** REQUIREMENT **
Carry on the account of the Catholic high school at Kabaa from the point where it stops.

** PROVIDED PASSAGE **
↓

The Catholics wanted to start a high school, but the colonial administration applied delaying tactics to frustrate the exercise.

The government at one stage even suggested that the Catholics should join Alliance High School, which, of course, the Protestants rejected outright.

Ignoring the delaying tactics of the government, Witte quietly started a secondary section in 1929 consisting of four students; Cyrillus Ojoo, Paul Njoroge, Stefan Kimani and Lukas Kibe. In 1930 all the four students passed their Junior Secondary School Examination.

Witte or the “Captain” as he was affectionately called, left for home leave in April 1934 to be transferred to Waa Mission upon his return in 1935, where it was expected he would apply his zeal to turn the fledgling mission around.

Unfortunately, his replacements at Kabaa, Alphonsus Loogman and later Paul White were unable to maintain the tempo and the school went into a state of limbo.

In 1939, Alliance High School was the first African school to sit for the Cambridge School Certificate Examination. This development encouraged the Catholics to establish the high school section at Kabaa in the same year beginning with best three students; Stephen Kioni, Philip Getao and Hilary Oduol.

↑

** RECORD EXTRACTS **

↓

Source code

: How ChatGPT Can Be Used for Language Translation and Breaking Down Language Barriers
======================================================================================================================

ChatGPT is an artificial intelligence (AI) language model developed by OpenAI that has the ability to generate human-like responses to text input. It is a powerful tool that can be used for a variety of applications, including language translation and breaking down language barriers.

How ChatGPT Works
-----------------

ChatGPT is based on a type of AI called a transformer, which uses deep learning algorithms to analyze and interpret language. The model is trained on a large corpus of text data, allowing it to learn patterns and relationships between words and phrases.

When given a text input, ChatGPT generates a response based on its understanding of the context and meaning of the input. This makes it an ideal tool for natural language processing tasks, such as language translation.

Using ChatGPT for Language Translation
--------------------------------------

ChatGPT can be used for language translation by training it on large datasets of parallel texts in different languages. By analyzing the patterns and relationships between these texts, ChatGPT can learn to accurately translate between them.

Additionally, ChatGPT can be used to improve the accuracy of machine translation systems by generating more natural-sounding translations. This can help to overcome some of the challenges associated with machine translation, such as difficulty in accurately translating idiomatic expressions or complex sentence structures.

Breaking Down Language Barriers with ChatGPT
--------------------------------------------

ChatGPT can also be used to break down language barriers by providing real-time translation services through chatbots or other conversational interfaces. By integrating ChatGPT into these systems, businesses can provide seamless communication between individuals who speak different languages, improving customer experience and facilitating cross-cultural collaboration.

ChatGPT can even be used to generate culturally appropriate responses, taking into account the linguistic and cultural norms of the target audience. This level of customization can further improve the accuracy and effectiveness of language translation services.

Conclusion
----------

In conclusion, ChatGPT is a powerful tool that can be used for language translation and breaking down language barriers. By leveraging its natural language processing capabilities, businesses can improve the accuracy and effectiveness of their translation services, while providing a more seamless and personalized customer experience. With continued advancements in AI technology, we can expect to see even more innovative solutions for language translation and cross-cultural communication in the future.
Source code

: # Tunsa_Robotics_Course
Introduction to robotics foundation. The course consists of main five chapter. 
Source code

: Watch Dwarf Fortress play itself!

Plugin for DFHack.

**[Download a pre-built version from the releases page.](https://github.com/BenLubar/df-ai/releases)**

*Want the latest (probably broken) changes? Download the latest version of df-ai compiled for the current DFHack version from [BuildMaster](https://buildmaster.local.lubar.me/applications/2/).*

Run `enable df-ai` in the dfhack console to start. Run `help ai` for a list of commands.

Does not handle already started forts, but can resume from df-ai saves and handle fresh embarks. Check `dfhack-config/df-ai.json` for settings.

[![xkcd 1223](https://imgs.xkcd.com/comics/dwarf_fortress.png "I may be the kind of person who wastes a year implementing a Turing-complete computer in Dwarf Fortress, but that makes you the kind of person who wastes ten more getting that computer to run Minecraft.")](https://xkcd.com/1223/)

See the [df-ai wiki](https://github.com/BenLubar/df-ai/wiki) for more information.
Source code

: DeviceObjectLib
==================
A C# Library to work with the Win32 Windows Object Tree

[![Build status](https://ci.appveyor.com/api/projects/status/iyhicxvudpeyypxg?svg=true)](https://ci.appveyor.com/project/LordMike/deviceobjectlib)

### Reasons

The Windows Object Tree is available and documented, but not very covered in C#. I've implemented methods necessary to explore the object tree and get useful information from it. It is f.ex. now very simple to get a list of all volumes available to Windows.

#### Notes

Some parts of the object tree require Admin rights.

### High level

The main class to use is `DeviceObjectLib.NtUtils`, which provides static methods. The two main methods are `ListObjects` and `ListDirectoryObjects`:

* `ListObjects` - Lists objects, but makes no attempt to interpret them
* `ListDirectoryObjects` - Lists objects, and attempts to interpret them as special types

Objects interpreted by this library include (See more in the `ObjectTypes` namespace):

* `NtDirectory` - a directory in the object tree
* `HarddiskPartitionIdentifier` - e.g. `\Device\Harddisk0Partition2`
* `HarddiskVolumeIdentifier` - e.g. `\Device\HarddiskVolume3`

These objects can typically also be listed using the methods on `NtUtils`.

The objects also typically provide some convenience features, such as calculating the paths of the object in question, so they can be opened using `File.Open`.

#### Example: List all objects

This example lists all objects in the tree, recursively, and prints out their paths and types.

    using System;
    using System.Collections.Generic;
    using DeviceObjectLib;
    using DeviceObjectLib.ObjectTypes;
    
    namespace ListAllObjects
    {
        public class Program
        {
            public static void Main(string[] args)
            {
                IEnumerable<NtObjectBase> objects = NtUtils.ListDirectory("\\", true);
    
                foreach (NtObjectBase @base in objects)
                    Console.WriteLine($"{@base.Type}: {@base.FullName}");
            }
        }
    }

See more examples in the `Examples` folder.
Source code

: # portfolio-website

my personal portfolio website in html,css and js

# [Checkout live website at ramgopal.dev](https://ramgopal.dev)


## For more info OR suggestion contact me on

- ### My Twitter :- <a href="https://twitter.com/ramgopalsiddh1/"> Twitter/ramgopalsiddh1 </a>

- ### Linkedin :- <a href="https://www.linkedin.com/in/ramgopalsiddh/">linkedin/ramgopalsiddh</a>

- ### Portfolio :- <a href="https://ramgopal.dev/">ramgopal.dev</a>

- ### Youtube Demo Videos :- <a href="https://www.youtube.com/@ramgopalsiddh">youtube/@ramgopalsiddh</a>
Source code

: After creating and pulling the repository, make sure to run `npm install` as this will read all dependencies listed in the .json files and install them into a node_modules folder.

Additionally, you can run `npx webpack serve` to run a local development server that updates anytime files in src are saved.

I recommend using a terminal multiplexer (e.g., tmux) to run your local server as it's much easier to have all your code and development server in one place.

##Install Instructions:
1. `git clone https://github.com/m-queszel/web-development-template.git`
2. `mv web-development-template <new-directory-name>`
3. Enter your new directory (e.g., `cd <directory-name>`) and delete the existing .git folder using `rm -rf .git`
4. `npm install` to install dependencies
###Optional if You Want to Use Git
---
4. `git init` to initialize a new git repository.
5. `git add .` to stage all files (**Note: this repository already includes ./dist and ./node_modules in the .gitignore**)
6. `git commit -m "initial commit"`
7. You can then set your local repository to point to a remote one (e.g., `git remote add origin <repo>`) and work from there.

↑

** OUTPUT FOR THIS TASK **
The secondary section of Kabaa was transferred to Mang’u in 1940 where Stephen Kioni and Philip Getao were the first to sit the Cambridge School Certificate Examination, Hilary Oduol having dropped out to join the Railways.

Mang’u High School excelled not only in academic performance, but also in sports and other disciplines. It was the first school to start an aviation section in 1961. The school moved to its present site in 1972.

Notable alumni include: Maurice Otunga, Emilio Mwai Kibaki, Moody Awori, Tom Mboya, John Michuki, Hilary Ngw’eno, George Saitoti, Wilfred Kiboro, Evans Kidero and Cyrus Jirongo amongst others.

Was Father Joseph Michael Witte the Catholic equivalent of Edward Carey Francis of Alliance High School? Was Mang’u High School the Catholic answer to the Protestant Alliance High School?